Rumors of Brady to Miami percolated throughout January. Some thought that owner Stephen Ross would, after hosting the Super Bowl, be selling the team to Bruce Beal, who has contractual dibs on buying it. Beal would have then signed Brady and, separately, sold Brady and his wife, Gisele Bundchen, a slice of the franchise.
Ross threw water on that talk on the Friday before the Super Bowl, saying he won’t be selling the team and raising the question of why Brady would want to play for a rebuilding franchise.
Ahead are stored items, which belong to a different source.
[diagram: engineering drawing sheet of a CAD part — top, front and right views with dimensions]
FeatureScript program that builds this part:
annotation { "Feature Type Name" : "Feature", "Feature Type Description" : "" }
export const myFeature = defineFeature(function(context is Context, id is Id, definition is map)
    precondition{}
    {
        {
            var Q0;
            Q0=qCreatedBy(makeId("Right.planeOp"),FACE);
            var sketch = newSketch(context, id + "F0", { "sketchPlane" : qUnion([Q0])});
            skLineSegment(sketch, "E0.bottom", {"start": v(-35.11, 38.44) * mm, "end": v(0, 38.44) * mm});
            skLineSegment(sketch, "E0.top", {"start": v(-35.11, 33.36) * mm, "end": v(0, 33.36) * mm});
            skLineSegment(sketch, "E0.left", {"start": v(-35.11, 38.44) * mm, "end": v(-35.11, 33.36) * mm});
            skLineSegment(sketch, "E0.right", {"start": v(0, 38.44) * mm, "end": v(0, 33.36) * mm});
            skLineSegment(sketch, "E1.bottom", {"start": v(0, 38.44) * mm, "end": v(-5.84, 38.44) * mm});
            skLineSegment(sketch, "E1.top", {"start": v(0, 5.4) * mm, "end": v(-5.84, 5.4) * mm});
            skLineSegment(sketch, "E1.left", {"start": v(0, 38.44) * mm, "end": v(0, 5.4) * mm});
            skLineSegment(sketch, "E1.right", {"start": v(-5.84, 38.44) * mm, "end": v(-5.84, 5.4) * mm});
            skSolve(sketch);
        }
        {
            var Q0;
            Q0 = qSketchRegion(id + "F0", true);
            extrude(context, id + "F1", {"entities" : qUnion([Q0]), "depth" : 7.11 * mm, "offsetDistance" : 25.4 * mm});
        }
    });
Coach Brian Flores echoed the latter sentiment last month at the Scouting Combine; the Dolphins are rebuilding, why would Brady want to play here?
Now that he’s looking for a new home and with no clear-cut, obvious choice for 2020 that would put him on the fast track for a Super Bowl appearance (the Chargers compete with the Chiefs in the AFC West, and the Bucs are a middle-of-the-pack franchise in a top-heavy conference), would Miami make sense?
His wife surely would welcome living there, due to the fashion industry and the proximity to her native country of Brazil. And to the extent that Brady’s exit from New England contains any hard feelings toward coach Bill Belichick, playing for the Dolphins would give Brady a chance to stick it to Belichick, twice per year.
Then there’s the familiarity with coach Brian Flores, who presumably has begun implementing the Patriot Way. Which will make the transition less jarring for Brady, who won’t have the benefit of an offseason program in order to get up to speed with a new team.
The Dolphins are spending money (signing cornerback Byron Jones, tackle Ereck Flowers, and linebacker Kyle Van Noy) and they have more than enough draft picks to keep adding to the team’s young nucleus. They could even draft a guy like Tua Tagovailoa and let him learn from Brady over the next year or two (or three), with more than enough draft picks to address other areas of need.
So why would Brady want the Dolphins? Why not? It could be the best place not necessarily to win now, but to win eventually. And to deliver losses to Belichick along the way.